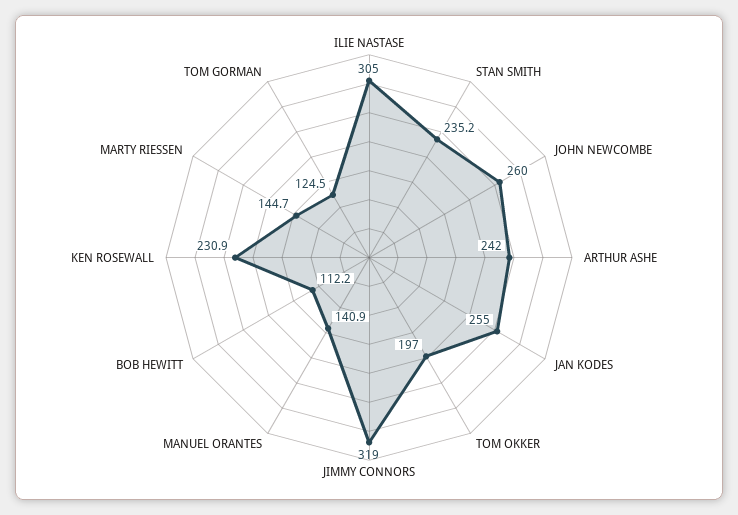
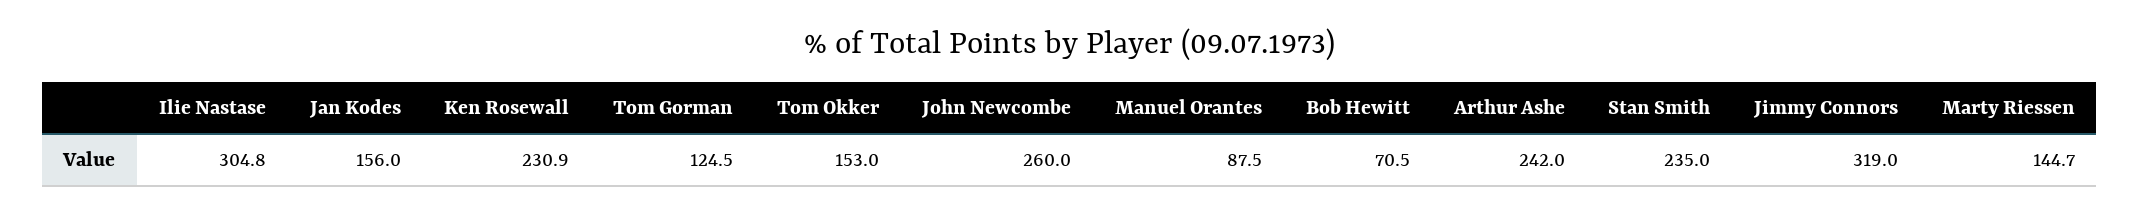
ILIE NASTASE: 305 -> 304.8
STAN SMITH: 235.2 -> 235
JAN KODES: 255 -> 156
TOM OKKER: 197 -> 153
MANUEL ORANTES: 140.9 -> 87.5
BOB HEWITT: 112.2 -> 70.5

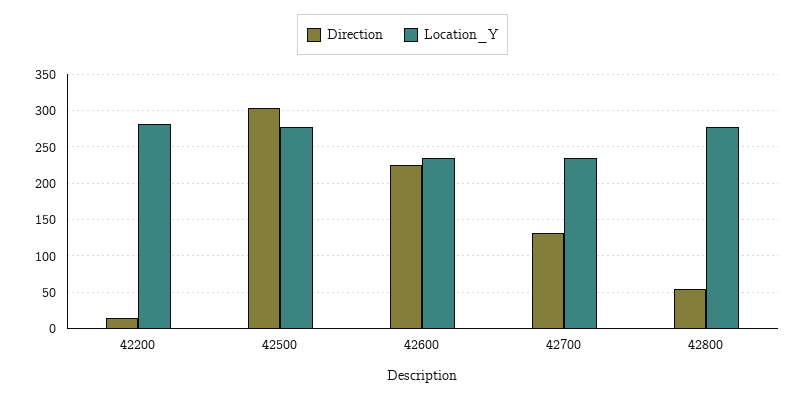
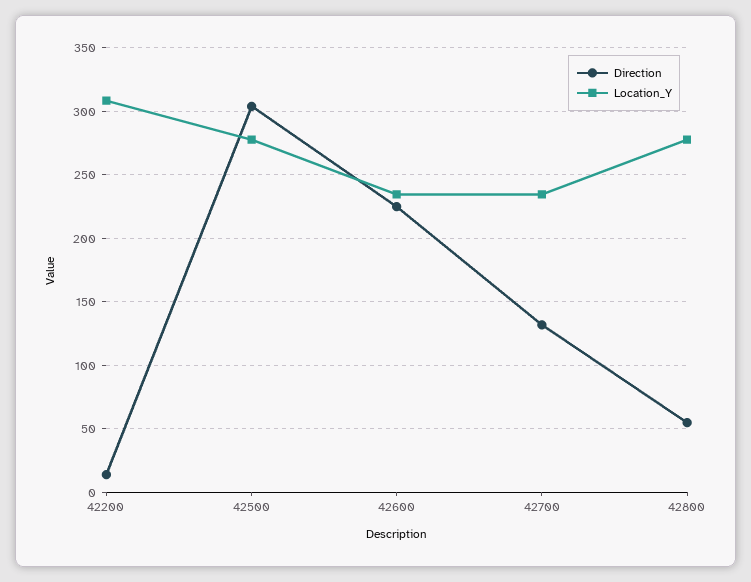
Location_Y, 42200: 280 -> 310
++++
◆ **WORK INSTRUCTION**
From the first record to the last, transcribe everything exactly but drop the pictures.

◆ **TASK ANSWER**
ILIE NASTASE: 305 -> 304.8
STAN SMITH: 235.2 -> 235
JAN KODES: 255 -> 156
TOM OKKER: 197 -> 153
MANUEL ORANTES: 140.9 -> 87.5
BOB HEWITT: 112.2 -> 70.5

Location_Y, 42200: 280 -> 310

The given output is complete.